—Sí puedo, gracias a Dios—dijo el hombre.
Era de figura atlética; no llevaba zapatos ni medias, y, en conjunto, le encontré muy parecido a los campesinos de los pantanos de Munster.
—Hagan el favor de entrar, caballeros; podemos acomodarlos a ustedes y también a la cabalgadura.
La choza donde entramos estaba dividida en tres compartimientos: en el primero había hierba, en el segundo estaban las vacas, y en el tercero la familia, compuesta del padre y la madre del hombre que nos había abierto y de su mujer e hijos.
—Usted es catalán, señor caballero, y va a buscar a sus paisanos de Corcubión—dijo el hombre en regular español—. ¡Ah! Ustedes los catalanes son buena gente y tienen muy buenos establecimientos en las costas gallegas; la lástima es que se llevan todo el dinero fuera del país.

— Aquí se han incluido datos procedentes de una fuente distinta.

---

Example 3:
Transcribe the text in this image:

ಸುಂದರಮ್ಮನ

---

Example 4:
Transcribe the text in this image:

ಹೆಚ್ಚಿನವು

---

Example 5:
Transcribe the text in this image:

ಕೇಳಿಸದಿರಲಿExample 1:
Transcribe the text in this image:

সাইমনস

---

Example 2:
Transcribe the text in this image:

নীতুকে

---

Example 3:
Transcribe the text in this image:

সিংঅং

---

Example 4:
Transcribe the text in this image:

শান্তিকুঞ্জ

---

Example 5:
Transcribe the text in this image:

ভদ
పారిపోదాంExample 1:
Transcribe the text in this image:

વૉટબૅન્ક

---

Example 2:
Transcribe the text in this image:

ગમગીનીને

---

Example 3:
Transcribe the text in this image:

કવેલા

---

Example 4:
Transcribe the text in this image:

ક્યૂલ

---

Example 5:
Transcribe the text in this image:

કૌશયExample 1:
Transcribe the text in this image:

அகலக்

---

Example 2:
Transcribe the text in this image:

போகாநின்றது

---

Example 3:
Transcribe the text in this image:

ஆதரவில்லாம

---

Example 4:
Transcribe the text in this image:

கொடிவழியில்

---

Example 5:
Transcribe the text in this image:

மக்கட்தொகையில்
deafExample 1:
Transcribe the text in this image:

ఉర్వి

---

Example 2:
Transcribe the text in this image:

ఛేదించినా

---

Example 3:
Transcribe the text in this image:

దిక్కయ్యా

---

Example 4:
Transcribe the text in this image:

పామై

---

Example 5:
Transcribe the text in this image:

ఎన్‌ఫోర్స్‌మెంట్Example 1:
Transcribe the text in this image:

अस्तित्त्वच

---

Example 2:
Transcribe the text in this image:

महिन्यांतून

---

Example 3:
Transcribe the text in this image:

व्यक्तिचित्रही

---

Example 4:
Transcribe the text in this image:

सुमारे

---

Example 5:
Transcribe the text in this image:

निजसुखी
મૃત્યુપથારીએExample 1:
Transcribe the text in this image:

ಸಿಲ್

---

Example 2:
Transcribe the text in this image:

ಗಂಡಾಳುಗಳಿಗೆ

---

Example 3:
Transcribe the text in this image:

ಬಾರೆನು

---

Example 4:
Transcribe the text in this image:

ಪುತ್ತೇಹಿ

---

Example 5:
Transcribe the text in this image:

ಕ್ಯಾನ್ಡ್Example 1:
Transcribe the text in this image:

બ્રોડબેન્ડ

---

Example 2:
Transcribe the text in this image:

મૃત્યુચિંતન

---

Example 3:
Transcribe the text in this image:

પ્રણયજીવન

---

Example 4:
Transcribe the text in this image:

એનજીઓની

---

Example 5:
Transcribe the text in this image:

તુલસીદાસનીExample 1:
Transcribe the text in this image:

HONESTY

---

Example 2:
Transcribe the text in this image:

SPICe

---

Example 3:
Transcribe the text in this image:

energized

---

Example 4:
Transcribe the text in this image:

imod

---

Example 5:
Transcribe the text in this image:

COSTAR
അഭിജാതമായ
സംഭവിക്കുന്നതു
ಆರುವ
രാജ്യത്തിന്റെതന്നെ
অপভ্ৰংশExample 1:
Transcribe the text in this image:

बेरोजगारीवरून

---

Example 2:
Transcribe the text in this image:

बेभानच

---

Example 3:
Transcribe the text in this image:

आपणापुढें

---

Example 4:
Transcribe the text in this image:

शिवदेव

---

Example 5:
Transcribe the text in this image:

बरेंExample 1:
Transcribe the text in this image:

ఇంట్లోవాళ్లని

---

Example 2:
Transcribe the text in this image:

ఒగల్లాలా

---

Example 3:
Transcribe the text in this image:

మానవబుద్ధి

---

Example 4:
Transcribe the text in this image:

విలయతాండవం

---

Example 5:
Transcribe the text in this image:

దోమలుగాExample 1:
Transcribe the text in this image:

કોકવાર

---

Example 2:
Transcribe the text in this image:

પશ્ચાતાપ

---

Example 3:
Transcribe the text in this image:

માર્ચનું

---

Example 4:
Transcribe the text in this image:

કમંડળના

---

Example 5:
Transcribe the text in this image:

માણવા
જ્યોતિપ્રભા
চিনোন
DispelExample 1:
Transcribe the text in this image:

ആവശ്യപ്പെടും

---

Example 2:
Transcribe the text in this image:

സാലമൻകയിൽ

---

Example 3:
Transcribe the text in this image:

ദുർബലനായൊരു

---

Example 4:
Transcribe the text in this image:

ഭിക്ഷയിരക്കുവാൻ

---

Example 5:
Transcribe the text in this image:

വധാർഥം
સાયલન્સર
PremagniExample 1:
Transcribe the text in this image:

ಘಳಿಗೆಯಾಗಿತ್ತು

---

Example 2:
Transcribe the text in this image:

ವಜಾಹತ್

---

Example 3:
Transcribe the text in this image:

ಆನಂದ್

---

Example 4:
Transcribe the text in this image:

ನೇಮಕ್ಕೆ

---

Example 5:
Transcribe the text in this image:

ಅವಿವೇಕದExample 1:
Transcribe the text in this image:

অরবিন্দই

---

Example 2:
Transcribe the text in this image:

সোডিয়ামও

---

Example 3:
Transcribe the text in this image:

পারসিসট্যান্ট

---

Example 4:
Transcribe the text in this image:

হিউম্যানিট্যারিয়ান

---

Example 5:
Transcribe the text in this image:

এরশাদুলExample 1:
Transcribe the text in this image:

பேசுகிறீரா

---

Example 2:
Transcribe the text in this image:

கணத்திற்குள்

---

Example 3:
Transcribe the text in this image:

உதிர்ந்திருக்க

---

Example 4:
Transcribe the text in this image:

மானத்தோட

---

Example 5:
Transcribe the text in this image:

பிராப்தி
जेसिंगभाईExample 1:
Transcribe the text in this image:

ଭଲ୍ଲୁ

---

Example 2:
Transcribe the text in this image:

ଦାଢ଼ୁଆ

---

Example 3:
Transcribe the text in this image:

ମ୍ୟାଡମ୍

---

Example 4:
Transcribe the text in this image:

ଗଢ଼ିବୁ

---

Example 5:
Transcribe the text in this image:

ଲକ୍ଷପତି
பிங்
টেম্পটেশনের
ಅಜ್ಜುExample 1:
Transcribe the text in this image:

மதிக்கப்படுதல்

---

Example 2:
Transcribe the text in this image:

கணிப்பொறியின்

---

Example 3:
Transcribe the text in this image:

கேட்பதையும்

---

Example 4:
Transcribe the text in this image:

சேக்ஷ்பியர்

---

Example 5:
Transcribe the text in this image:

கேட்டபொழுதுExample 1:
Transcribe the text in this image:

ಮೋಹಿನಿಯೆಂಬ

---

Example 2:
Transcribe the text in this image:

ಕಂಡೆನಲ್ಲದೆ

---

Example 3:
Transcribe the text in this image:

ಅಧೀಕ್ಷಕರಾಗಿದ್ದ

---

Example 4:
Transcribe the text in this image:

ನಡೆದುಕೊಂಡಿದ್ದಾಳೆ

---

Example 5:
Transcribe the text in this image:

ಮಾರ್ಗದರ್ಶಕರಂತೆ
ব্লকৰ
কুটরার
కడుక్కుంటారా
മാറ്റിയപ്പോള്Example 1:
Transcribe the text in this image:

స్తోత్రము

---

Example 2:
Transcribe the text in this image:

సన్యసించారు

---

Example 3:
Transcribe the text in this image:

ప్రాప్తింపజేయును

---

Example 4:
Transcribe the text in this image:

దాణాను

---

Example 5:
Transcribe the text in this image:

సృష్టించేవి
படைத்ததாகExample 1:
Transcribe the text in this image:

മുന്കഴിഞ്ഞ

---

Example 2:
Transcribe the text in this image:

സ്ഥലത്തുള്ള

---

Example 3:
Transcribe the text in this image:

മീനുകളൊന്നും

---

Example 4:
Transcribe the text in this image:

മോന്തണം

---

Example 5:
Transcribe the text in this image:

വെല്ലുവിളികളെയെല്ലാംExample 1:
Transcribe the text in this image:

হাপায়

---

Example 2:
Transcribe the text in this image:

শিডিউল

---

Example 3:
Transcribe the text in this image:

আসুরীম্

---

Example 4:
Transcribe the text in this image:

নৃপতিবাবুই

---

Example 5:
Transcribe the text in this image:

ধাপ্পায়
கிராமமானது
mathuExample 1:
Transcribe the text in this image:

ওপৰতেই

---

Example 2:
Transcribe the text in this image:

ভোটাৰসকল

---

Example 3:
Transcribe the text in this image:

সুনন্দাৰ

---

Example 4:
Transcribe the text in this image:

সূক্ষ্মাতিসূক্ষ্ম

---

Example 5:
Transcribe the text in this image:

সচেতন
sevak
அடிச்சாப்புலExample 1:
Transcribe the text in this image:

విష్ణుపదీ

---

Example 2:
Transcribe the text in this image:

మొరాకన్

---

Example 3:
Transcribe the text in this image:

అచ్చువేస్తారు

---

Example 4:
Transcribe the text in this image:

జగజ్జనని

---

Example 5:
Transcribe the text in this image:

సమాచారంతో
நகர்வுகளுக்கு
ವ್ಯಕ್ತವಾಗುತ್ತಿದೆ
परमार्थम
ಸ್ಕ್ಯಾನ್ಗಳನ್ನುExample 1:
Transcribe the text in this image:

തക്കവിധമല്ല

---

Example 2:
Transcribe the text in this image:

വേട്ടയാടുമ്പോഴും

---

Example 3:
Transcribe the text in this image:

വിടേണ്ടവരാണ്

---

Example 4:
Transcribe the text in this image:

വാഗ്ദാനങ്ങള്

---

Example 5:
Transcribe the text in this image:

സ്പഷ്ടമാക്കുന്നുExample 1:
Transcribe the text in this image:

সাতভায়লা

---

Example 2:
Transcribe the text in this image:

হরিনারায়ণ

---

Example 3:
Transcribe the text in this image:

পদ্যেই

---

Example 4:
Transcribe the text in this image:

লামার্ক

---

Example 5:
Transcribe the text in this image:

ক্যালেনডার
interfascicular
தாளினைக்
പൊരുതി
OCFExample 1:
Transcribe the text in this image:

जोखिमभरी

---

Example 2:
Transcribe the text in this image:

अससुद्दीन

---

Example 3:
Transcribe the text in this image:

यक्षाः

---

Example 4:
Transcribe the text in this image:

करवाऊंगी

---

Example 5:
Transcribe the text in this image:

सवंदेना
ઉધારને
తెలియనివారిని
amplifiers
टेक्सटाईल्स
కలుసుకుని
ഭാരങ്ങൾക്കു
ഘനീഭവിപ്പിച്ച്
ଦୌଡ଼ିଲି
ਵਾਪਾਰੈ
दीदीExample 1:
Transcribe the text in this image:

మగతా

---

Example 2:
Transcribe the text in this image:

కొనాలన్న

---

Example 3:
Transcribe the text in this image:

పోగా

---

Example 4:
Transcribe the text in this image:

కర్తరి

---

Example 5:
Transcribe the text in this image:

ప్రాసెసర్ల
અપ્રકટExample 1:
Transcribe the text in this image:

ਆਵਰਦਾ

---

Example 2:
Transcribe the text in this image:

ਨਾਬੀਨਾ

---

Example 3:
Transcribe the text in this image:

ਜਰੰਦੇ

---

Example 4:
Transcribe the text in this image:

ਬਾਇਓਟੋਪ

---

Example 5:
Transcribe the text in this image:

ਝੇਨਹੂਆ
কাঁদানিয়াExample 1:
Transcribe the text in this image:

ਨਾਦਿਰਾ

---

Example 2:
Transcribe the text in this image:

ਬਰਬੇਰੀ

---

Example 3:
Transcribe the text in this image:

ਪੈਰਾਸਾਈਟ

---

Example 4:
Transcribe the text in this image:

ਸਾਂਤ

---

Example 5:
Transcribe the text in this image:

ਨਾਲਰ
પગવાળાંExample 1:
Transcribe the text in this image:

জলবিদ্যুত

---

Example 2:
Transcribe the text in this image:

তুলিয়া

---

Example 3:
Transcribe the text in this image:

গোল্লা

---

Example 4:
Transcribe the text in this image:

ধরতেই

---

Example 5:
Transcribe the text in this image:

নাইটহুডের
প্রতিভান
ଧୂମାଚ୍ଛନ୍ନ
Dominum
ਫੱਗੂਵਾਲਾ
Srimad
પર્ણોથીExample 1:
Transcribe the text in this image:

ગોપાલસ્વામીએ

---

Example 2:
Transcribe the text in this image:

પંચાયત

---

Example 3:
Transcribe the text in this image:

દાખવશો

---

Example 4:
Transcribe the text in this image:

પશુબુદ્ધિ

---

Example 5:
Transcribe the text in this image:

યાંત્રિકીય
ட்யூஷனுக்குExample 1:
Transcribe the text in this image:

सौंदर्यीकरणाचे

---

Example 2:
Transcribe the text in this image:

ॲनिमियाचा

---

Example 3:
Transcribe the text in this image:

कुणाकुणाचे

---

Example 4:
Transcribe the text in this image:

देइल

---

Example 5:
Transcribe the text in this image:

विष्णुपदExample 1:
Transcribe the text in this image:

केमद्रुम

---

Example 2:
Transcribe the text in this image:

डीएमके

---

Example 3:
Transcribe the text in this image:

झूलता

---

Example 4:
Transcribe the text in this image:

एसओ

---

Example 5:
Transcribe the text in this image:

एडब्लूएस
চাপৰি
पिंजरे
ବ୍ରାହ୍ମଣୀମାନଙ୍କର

No tengo, en cualquiera circunstancia, el menor inconveniente en pasar por catalán; en aquel caso más bien me alegré de que una gente tan salvaje creyera que yo tenía en las vecindades amigos poderosos y compatriotas que estaban, acaso, aguardándome. Favorecí, pues, su error y empecé a hablar, con fuerte acento catalán, de la pesca en Galicia y del impuesto sobre la sal. El guía me miró un momento con expresión singular, entre seria y burlona; sin embargo, no dijo nada; se dió un palmetazo en el muslo, como de costumbre, y pegó el brinco que casi dió en el techo con su risible cabezota. Preguntando, supe que aún faltaban dos leguas hasta Corcubión, y que el camino, entre cerros y páramos, era difícil.
Nuestro huésped nos preguntó si teníamos hambre; le respondimos que sí, y trajo una docena de huevos y un poco de tocino. Mientras se aderezaba la cena, mi guía sostuvo con la familia una larga conversación; pero como hablaban en gallego no pude entenderlos. Creo que principalmente se referían a brujas y hechicerías, porque nombraban mucho la estadea. Después de la cena pregunté dónde podría descansar; el huésped me señaló una trampilla en el techo, diciendo que encima había un desván a propósito para dormir, y en él encontraría paja limpia. Por pura curiosidad pregunté si no había en la choza ninguna cama.
—No—replicó el hombre—; ni las hay hasta Corcubión. Yo nunca me he acostado en cama, ni nadie de mi familia; dormimos en el suelo o en la paja con el ganado.
Como viajero experto me abstuve de lamentarlo; subí por una escalera al desván, bastante ancho y casi vacío; puse la capa por almohada y me tendí en las tablas, prefiriéndolas por más de un motivo a la paja. Durante un buen rato estuve oyendo a la gente aquella hablar en gallego, y entre los intersticios del piso veía los resplandores de la lumbre. Las voces se extinguieron poco a poco; el fuego se fué apagando y dejé de verlo. Me adormecí, desperté, me adormecí de nuevo, y caí por último en profundo sueño, del que sólo desperté al segundo canto del gallo.